CENTIPEDE…

What is the sound of a hundred shoes dropping? Prosecutor General Yuri Skuratov, investigating Central Bank shenanigans, Kremlin kickbacks, and tycoon crime dropped a pair of heavy boots when his office issued arrest warrants for Boris Berezovsky and Aleksandr Smolensky. Berezovsky, a longtime Yeltsin supporter with extensive if hidden interests in autos, banking, oil, and print and broadcast media, is wanted in connection with the alleged diversion of hard currency from Aeroflot (which he is said to control) to a Swiss company he set up to receive the money. Smolensky, politically less prominent, was the principal figure in SBS-Agro, one of last year’s splashiest bank failures. He is wanted in connection with the embezzlement of $32 million from a bank in Kazakhstan in the early 1990’s. Both men are out of the country, Berezovsky in Paris, Smolensky in Vienna. Berezovsky says he will return. Smolensky, who holds Austrian as well as Russian citizenship, may decide to have another Sacher torte until the heat is off back home.
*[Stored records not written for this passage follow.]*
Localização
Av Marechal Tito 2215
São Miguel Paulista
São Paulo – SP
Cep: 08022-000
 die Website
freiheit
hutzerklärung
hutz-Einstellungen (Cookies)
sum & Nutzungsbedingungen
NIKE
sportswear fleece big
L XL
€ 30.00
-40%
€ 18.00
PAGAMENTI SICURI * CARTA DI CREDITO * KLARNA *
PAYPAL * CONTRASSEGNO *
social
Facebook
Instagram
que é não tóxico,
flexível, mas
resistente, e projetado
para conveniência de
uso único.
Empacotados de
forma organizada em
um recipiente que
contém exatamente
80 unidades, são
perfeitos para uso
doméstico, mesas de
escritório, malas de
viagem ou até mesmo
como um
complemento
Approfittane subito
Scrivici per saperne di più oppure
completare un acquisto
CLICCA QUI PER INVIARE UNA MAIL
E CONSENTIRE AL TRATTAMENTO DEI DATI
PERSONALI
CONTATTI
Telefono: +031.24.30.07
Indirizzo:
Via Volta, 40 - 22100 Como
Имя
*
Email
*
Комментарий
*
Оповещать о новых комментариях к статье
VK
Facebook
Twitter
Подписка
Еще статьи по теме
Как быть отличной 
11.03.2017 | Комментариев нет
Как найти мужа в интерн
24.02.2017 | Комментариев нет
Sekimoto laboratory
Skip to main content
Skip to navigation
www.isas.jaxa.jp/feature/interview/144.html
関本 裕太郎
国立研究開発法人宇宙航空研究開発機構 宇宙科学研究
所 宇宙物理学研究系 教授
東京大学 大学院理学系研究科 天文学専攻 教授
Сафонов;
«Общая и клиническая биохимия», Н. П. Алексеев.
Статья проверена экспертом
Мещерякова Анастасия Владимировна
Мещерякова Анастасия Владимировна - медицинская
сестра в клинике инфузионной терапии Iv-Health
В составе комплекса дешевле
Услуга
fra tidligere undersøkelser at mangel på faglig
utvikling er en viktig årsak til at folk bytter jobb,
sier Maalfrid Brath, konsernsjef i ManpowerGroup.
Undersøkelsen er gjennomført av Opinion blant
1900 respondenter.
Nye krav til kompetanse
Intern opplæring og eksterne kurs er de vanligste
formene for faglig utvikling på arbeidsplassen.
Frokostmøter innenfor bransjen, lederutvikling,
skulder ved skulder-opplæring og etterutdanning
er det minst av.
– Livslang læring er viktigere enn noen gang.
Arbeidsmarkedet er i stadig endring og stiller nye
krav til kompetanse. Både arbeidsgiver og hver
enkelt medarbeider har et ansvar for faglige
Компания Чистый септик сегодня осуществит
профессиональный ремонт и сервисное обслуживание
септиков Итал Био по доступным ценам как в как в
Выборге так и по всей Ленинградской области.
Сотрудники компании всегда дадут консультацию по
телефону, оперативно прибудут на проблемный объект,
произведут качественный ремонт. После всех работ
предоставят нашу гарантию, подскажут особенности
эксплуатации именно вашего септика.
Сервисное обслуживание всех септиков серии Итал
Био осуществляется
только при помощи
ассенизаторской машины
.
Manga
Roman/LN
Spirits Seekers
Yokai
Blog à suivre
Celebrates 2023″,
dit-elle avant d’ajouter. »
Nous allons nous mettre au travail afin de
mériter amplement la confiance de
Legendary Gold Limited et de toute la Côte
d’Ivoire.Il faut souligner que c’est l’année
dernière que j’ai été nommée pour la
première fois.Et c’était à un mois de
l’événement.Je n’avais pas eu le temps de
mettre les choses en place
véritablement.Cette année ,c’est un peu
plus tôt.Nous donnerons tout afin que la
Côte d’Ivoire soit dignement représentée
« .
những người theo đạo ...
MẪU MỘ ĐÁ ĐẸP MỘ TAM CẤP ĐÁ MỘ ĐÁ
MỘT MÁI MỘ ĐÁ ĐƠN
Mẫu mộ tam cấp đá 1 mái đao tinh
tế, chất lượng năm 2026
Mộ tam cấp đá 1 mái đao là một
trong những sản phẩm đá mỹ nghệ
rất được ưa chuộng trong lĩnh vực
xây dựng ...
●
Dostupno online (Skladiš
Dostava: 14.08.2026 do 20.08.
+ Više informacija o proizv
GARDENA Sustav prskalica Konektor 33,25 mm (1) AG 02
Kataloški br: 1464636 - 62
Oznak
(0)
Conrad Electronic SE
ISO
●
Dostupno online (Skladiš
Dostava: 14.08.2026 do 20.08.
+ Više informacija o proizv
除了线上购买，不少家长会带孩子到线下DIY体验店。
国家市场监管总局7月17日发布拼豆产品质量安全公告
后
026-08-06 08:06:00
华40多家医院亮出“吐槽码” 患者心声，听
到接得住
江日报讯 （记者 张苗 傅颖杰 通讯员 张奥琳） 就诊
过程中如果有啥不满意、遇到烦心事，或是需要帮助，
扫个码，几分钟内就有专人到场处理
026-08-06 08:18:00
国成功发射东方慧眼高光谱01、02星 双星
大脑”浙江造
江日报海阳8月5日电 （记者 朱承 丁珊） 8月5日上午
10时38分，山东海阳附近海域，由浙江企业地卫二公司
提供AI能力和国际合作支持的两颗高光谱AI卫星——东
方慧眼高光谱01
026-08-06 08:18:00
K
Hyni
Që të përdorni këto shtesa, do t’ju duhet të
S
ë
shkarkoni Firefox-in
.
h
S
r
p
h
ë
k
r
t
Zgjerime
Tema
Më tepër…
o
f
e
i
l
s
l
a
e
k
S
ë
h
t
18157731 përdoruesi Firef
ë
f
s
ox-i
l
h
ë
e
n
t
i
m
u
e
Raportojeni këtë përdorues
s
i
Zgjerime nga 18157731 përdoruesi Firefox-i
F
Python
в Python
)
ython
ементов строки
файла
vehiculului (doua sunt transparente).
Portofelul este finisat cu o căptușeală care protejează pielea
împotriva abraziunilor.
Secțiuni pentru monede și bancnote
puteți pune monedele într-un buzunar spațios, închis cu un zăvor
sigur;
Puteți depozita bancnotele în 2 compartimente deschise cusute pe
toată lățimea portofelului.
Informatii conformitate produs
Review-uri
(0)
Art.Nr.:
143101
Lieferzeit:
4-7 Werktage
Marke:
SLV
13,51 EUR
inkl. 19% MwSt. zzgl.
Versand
Skuratov, who met last month for ten hours with Swiss prosecutor Carla del Ponte, hints that he has evidence of high-level corruption, theft of state funds, and money laundering on a massive scale–a centipede’s worth of shoes, many benchmade for Russia’s power elite. So eager is President Yeltsin to squelch Skuratov’s investigations, which may reach to him and his family, that he has dismissed him not once but twice. The first try collapsed when the Federation Council, the upper house of parliament, rejected Skuratov’s forced resignation, as it may do under the constitution. The second try came April 2, when Yeltsin, in a move of dubious legality, “suspended” Skuratov and asked the Federation Council to dismiss him. The acting prosecutor general, installed during Skuratov’s suspension, immediately fired the deputy prosecutor general who signed the Berezovsky and Smolensky warrants.